Chart interpretation exercises —
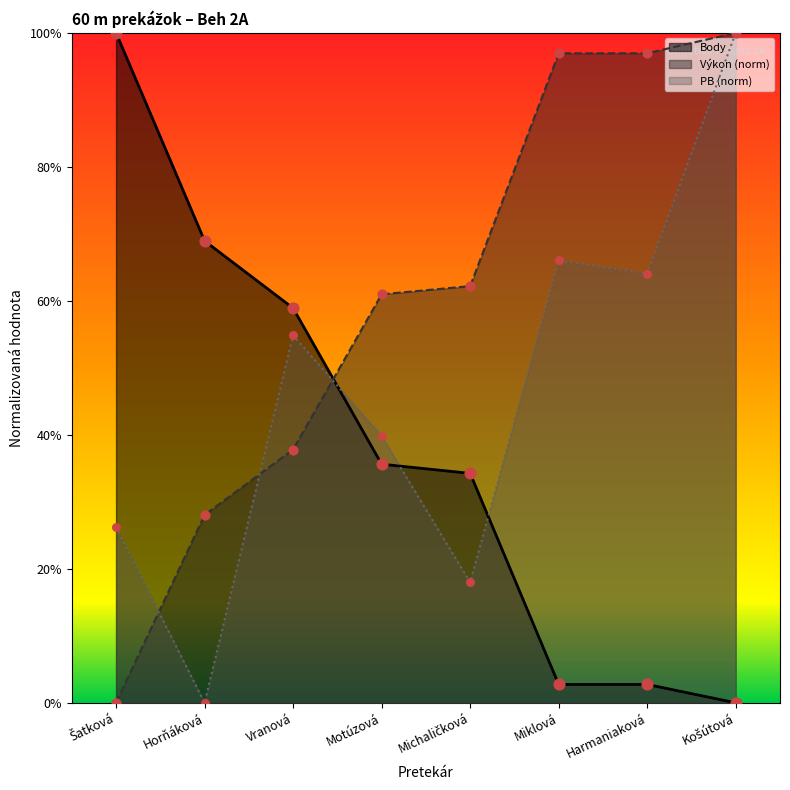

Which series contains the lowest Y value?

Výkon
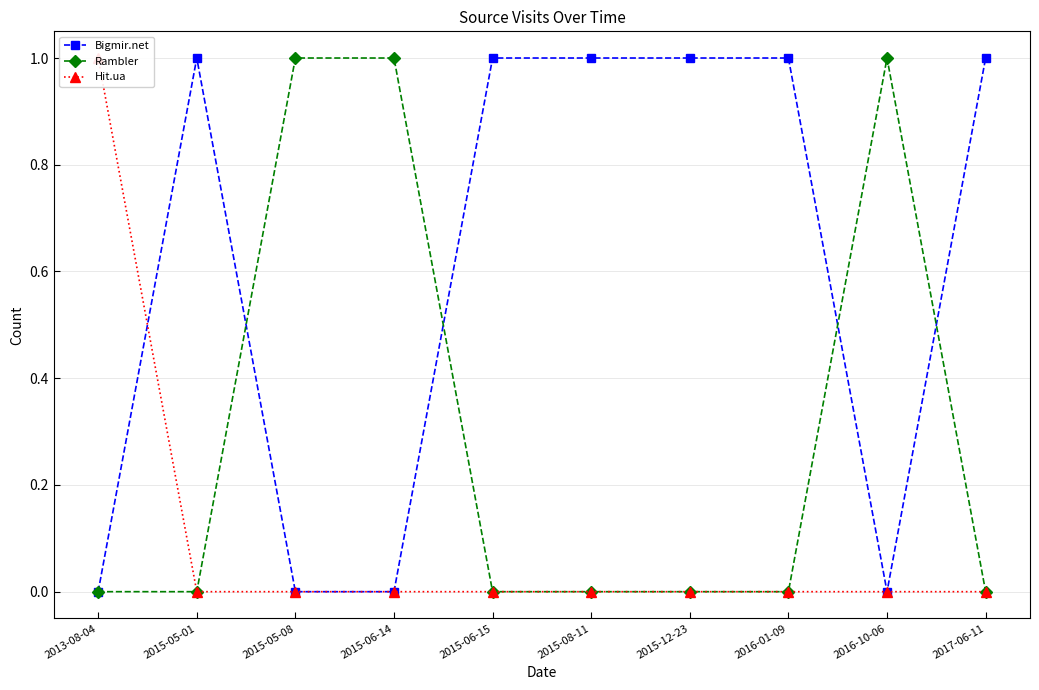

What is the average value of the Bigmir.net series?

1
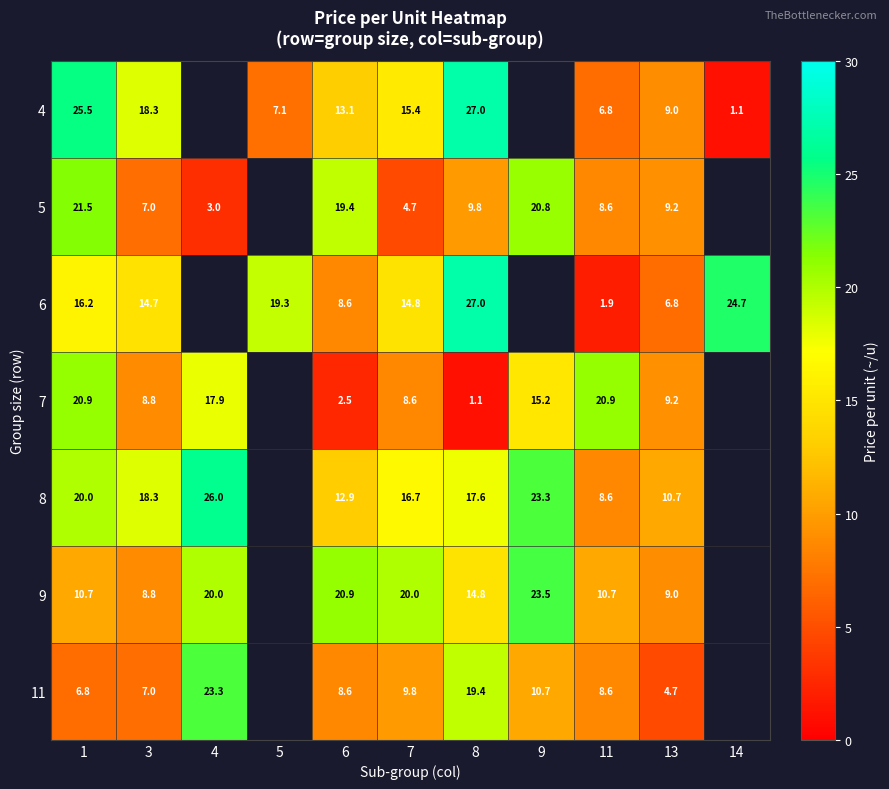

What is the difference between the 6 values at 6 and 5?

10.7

REQUIRED WORK — Please output the text of every record above word for word, leaving out the pictures.

RESPONSE FOR THIS EXERCISE —
Which series contains the lowest Y value?

Výkon

What is the average value of the Bigmir.net series?

1

What is the difference between the 6 values at 6 and 5?

10.7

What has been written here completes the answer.